- The mural on July 30, 2021
- Artist: Christian Grijalva
- Year: 2020
- Subject: Ahmaud Arbery; George Floyd; Breonna Taylor;
- Location: Portland, Oregon, United States; 45°33′03″N 122°39′43″W﻿ / ﻿45.5507°N 122.6619°W;

= We Stand with You =

2020 mural in Portland, Oregon, U.S.

We Stand With You is a 2020 mural of Ahmaud Arbery, George Floyd, and Breonna Taylor by artist Christian Grijalva, installed in Portland, Oregon.

==Description==

The mural depicts Ahmaud Arbery, George Floyd, and Breonna Taylor (left to right)

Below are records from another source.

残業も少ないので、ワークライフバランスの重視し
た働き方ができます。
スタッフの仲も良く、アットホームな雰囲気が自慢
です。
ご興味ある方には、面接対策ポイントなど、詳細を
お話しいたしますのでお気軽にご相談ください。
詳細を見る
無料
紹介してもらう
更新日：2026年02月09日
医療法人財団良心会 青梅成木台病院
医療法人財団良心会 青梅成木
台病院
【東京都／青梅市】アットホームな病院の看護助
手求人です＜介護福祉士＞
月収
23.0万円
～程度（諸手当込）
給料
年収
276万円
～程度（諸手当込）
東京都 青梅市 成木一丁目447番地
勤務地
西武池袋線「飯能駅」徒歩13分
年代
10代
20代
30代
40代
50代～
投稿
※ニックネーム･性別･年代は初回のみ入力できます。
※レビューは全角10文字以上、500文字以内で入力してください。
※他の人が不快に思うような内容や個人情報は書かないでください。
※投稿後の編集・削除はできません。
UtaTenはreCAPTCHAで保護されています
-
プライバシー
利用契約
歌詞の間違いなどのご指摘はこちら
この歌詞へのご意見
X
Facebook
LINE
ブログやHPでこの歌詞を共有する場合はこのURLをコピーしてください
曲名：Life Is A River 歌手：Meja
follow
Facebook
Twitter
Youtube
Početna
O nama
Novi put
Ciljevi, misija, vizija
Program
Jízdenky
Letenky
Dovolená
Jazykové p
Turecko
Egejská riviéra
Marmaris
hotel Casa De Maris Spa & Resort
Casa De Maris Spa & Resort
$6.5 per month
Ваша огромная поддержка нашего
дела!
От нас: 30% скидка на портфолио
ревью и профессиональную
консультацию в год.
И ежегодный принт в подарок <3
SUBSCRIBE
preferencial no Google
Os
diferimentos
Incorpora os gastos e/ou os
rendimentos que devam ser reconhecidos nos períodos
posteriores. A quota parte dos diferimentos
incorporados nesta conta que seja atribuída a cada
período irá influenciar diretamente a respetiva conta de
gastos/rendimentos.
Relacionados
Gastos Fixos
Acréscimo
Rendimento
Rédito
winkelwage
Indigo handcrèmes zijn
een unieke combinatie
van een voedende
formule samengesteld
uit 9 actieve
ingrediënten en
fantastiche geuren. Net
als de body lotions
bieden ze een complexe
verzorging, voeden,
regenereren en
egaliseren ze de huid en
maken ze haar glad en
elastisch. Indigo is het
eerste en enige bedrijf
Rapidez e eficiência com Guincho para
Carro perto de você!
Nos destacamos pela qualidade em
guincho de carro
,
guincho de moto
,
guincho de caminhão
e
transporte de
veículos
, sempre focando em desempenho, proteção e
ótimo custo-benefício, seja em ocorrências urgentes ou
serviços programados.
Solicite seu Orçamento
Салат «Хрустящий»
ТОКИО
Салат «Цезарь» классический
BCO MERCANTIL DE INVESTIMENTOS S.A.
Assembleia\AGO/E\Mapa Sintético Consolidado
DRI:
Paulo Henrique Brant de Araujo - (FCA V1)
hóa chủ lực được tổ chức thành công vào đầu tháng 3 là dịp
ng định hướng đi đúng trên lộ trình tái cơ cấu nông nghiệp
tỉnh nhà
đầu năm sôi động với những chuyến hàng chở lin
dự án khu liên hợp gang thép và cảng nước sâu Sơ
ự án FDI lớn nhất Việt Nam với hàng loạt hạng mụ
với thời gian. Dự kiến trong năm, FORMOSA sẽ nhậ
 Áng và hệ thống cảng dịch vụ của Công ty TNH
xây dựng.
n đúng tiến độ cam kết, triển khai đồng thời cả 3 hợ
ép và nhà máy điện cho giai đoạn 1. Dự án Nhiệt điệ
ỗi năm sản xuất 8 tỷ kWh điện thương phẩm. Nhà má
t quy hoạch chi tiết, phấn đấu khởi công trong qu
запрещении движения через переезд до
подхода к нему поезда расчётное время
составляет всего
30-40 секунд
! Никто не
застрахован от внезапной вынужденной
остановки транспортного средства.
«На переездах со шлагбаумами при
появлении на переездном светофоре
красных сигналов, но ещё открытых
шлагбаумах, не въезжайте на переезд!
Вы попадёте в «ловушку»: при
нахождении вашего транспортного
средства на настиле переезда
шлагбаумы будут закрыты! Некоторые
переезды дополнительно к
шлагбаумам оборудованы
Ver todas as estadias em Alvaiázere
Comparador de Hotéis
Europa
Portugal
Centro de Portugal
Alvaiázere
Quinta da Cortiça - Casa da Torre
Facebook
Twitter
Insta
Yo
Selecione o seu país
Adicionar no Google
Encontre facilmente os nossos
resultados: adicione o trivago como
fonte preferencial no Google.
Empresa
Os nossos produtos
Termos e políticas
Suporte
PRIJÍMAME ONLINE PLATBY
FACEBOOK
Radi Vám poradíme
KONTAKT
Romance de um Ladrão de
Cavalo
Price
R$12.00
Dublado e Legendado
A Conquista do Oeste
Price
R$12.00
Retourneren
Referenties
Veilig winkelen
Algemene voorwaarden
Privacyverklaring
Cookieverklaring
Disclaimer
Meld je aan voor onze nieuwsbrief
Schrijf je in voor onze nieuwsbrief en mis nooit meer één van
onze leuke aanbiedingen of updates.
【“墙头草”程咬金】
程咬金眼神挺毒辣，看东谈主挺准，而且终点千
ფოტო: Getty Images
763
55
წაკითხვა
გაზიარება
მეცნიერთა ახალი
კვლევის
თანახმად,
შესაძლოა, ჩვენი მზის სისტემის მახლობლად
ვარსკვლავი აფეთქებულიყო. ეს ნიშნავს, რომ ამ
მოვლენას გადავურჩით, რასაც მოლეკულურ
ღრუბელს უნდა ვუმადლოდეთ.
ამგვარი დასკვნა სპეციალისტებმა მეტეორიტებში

The mural by Christian Grijalva (also known as Firekat G) appears on the exterior of a grocery store along Martin Luther King Jr. Boulevard at Failing Street in northeast Portland's King neighborhood. The painting depicts Ahmaud Arbery, George Floyd and Breonna Taylor, and shows protesters holding signs with phrases like "strength," "black lives matter," and "let us breathe". According to the artist, "the rainbow abstract shapes are a nod to the LGBTQ community".

==History==
The mural was originally painted over seven days in June 2020, in support of the George Floyd protests.

The painting was defaced in July 2021, with vandals covering faces in white paint and stenciling Patriot Front's website. Grijalva hosted a "paint party" to restore the mural; approximately a dozen people participated.